### [PROBLEM DETAILS]
Below are the records; collect from them each line containing the string "building".

---------- SUPPLIED DATA ----------

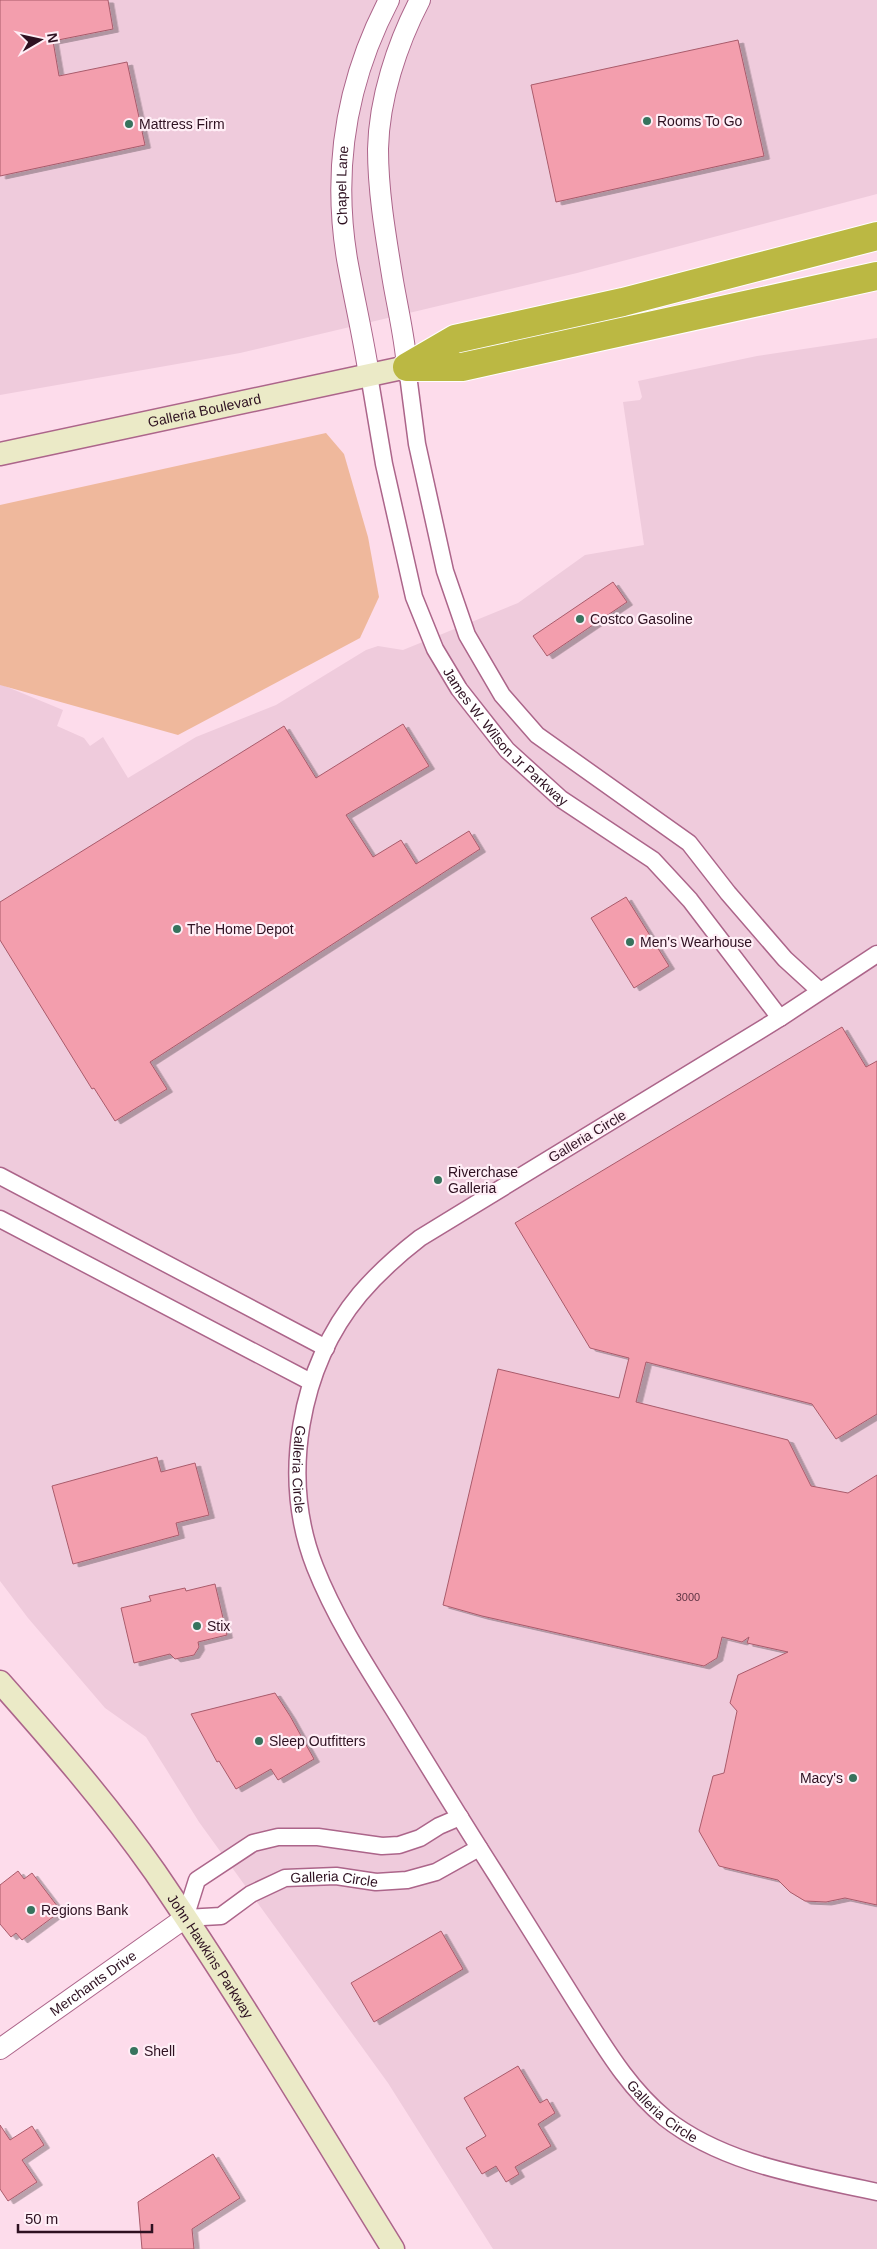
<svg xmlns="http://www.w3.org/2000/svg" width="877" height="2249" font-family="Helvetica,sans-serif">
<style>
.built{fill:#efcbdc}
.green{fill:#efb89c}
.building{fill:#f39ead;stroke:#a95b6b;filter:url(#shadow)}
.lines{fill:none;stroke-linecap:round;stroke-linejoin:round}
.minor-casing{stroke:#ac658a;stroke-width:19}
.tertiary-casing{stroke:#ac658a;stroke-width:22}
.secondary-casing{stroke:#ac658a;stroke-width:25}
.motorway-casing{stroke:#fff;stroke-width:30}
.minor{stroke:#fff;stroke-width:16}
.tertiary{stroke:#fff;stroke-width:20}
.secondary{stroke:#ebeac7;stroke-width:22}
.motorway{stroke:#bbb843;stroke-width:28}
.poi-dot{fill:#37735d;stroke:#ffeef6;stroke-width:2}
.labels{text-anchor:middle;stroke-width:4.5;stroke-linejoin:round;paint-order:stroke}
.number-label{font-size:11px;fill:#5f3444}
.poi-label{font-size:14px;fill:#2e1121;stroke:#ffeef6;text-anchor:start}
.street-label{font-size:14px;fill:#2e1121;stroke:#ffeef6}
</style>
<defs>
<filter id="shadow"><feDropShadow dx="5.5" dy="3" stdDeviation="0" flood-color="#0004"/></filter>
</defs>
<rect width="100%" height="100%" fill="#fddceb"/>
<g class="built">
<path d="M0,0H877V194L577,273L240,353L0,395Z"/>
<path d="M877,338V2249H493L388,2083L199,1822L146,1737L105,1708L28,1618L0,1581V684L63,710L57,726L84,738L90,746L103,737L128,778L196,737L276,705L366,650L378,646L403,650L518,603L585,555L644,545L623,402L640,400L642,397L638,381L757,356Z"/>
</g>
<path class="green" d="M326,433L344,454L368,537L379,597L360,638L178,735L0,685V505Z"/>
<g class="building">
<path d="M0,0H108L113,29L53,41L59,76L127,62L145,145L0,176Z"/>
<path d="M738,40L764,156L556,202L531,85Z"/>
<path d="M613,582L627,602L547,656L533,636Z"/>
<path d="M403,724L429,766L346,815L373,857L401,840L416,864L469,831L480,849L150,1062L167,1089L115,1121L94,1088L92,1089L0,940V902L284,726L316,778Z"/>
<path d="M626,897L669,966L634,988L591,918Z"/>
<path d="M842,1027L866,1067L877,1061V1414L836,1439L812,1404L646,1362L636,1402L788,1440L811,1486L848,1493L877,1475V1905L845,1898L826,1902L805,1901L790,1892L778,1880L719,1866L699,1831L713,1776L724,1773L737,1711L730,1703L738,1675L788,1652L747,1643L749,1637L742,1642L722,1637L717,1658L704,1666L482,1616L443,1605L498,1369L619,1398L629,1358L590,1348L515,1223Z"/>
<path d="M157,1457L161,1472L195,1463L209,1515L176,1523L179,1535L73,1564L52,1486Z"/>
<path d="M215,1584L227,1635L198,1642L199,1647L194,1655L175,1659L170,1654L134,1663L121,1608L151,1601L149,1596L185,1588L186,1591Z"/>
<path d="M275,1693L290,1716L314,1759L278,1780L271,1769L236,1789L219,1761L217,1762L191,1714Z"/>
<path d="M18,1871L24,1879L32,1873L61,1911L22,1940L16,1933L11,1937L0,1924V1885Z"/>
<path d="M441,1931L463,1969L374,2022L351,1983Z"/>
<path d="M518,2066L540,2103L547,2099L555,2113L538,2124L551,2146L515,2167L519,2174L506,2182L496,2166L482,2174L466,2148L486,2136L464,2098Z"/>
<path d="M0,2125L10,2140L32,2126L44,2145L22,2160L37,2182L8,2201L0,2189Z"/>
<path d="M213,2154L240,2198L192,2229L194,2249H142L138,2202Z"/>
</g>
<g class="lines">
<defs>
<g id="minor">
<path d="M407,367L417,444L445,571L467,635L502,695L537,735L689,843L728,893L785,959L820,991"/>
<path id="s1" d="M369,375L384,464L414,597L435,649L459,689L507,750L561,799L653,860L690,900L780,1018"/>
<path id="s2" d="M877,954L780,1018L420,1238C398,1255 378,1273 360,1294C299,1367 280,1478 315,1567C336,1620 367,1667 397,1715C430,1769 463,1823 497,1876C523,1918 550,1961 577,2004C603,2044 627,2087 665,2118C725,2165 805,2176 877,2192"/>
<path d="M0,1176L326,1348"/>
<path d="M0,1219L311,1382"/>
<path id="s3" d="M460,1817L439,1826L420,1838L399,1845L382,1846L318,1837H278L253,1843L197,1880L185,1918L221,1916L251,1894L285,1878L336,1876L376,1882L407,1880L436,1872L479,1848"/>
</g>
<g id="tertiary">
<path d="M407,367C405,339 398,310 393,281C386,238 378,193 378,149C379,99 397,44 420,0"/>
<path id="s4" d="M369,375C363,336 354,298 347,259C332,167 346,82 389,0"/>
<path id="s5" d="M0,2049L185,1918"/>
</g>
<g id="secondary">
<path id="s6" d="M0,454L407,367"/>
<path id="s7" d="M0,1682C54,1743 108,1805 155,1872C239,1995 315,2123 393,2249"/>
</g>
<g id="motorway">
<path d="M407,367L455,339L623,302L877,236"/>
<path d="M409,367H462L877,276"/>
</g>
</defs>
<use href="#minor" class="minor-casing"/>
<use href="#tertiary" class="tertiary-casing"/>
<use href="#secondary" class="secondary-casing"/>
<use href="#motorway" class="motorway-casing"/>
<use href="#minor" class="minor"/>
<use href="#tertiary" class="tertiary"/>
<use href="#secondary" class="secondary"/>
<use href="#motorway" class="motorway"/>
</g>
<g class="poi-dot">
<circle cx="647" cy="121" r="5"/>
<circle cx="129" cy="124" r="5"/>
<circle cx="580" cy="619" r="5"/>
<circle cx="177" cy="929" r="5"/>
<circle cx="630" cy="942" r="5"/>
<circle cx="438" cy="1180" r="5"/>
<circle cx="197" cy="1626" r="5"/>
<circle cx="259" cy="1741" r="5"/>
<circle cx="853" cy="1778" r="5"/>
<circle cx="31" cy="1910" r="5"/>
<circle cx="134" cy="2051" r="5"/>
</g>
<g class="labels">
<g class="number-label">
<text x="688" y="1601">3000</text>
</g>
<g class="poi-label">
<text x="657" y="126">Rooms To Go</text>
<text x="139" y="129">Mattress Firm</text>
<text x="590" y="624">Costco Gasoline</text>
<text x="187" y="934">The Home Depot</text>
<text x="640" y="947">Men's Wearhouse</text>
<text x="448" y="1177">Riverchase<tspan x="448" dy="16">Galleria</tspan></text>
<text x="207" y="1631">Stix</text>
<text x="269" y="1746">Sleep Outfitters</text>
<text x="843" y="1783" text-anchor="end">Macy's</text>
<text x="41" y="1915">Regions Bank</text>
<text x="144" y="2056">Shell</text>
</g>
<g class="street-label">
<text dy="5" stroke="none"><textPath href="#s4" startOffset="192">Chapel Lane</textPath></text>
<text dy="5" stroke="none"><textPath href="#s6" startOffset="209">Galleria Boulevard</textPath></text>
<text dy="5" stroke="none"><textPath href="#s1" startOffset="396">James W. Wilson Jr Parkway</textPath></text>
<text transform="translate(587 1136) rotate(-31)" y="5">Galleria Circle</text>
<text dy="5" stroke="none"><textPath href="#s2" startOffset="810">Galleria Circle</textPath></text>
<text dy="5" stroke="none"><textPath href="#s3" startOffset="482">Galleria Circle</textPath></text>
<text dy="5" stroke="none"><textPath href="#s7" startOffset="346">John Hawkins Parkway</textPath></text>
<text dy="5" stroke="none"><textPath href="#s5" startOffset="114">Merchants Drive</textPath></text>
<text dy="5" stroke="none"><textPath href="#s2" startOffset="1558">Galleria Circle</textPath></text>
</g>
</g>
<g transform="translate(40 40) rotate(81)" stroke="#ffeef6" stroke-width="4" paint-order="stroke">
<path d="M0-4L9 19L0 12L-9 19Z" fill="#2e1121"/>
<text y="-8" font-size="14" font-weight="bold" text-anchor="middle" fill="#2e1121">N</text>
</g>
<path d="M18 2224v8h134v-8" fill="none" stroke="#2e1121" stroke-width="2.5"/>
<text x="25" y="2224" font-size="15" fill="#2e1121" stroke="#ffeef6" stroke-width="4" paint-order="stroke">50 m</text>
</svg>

----------

### [ANSWER BOX]
.building{fill:#f39ead;stroke:#a95b6b;filter:url(#shadow)}
<g class="building">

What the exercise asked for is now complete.